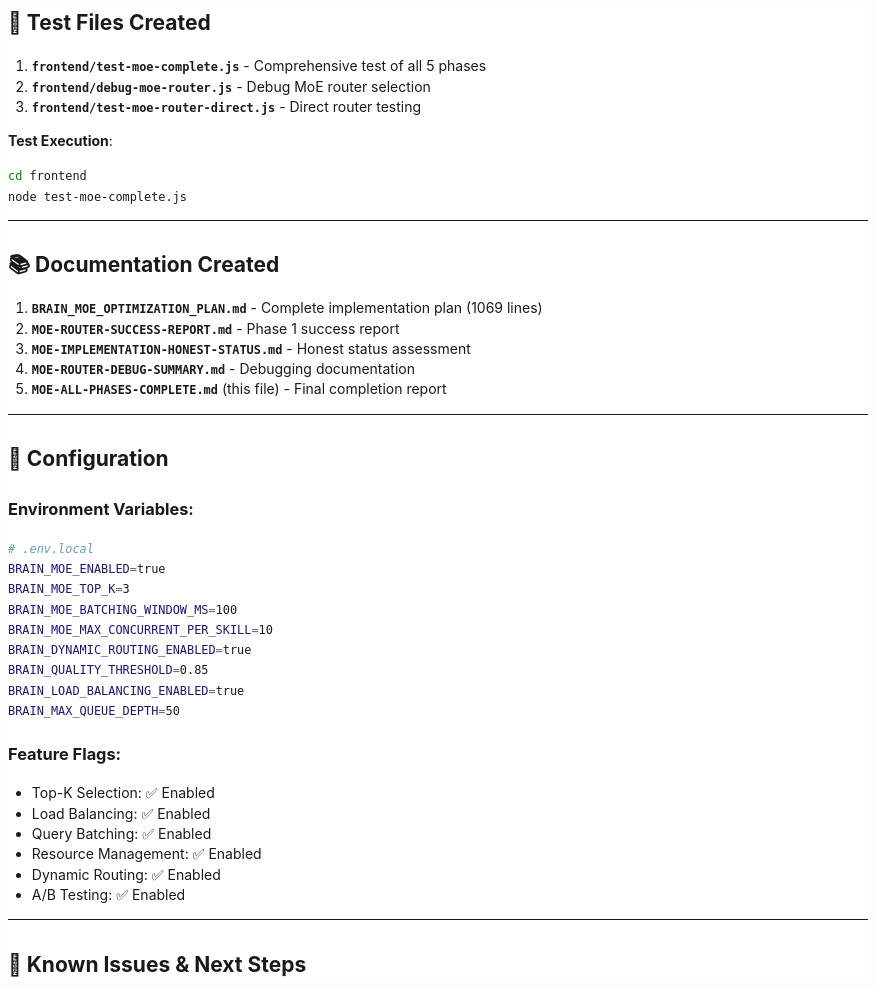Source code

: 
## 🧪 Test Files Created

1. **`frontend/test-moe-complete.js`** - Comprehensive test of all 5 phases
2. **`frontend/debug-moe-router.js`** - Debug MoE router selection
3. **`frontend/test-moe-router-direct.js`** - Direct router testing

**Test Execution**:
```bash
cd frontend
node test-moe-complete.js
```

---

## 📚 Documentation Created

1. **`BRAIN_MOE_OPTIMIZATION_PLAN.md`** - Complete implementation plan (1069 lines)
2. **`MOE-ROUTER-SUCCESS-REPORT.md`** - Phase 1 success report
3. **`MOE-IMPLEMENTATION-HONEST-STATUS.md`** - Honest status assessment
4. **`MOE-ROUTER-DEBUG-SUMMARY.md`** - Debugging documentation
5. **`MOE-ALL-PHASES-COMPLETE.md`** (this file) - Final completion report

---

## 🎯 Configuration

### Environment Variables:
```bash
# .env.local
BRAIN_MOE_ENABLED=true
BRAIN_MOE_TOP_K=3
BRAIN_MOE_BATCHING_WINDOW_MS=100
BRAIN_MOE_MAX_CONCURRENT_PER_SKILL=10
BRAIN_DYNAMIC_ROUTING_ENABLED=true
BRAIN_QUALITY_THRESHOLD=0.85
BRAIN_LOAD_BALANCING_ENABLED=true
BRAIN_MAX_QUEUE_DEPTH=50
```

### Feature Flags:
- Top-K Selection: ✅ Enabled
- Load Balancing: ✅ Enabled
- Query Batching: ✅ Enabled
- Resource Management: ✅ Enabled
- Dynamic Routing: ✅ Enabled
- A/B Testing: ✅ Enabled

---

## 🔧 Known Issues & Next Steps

★ ★ ★ ★

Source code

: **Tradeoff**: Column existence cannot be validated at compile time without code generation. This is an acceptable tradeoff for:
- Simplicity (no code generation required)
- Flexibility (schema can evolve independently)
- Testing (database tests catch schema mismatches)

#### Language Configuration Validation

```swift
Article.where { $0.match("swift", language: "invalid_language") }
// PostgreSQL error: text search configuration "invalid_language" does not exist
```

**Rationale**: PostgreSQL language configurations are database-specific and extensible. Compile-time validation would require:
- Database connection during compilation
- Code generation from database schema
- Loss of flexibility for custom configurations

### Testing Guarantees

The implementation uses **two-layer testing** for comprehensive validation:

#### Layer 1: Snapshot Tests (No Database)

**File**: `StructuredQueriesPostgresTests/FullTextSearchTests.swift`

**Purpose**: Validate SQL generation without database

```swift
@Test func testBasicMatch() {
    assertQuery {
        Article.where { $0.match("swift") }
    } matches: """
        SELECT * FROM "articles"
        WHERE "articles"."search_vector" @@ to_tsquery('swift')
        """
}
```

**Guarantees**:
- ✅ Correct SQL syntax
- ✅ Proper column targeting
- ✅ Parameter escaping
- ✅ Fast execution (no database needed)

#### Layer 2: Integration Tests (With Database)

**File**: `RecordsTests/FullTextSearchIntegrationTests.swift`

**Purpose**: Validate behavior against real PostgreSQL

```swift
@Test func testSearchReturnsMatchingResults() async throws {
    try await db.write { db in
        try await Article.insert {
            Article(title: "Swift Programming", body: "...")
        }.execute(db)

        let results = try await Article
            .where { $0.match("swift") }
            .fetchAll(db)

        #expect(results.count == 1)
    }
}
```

★ ★ ★ ★

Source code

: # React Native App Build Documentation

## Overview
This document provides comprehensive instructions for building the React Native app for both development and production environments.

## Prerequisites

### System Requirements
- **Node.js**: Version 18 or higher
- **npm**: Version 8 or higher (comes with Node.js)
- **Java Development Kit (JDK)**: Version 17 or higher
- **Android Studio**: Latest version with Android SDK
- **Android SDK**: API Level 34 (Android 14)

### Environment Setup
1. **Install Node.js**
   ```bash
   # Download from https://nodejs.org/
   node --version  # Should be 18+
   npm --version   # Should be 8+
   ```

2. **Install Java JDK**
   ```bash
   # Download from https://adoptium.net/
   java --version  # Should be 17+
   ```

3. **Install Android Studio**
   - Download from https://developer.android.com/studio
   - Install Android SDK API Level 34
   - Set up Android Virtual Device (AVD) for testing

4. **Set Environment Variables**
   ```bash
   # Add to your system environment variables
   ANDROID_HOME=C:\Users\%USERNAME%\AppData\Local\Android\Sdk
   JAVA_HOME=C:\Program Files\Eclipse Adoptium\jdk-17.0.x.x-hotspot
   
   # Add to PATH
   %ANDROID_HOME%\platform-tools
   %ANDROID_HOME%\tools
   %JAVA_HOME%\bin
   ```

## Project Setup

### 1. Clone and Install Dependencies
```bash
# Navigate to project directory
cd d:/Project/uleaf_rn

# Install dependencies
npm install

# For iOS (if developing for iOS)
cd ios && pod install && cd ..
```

★ ★ ★ ★

What you should do: Go to the line in the material above that contains "- Top-K Selection: ✅ Enabled" and copy exactly from there through the line that contains "## 🔧 Known Issues & Next Steps", stopping after it.

Answer for this exercise:
- Top-K Selection: ✅ Enabled
- Load Balancing: ✅ Enabled
- Query Batching: ✅ Enabled
- Resource Management: ✅ Enabled
- Dynamic Routing: ✅ Enabled
- A/B Testing: ✅ Enabled

---

## 🔧 Known Issues & Next Steps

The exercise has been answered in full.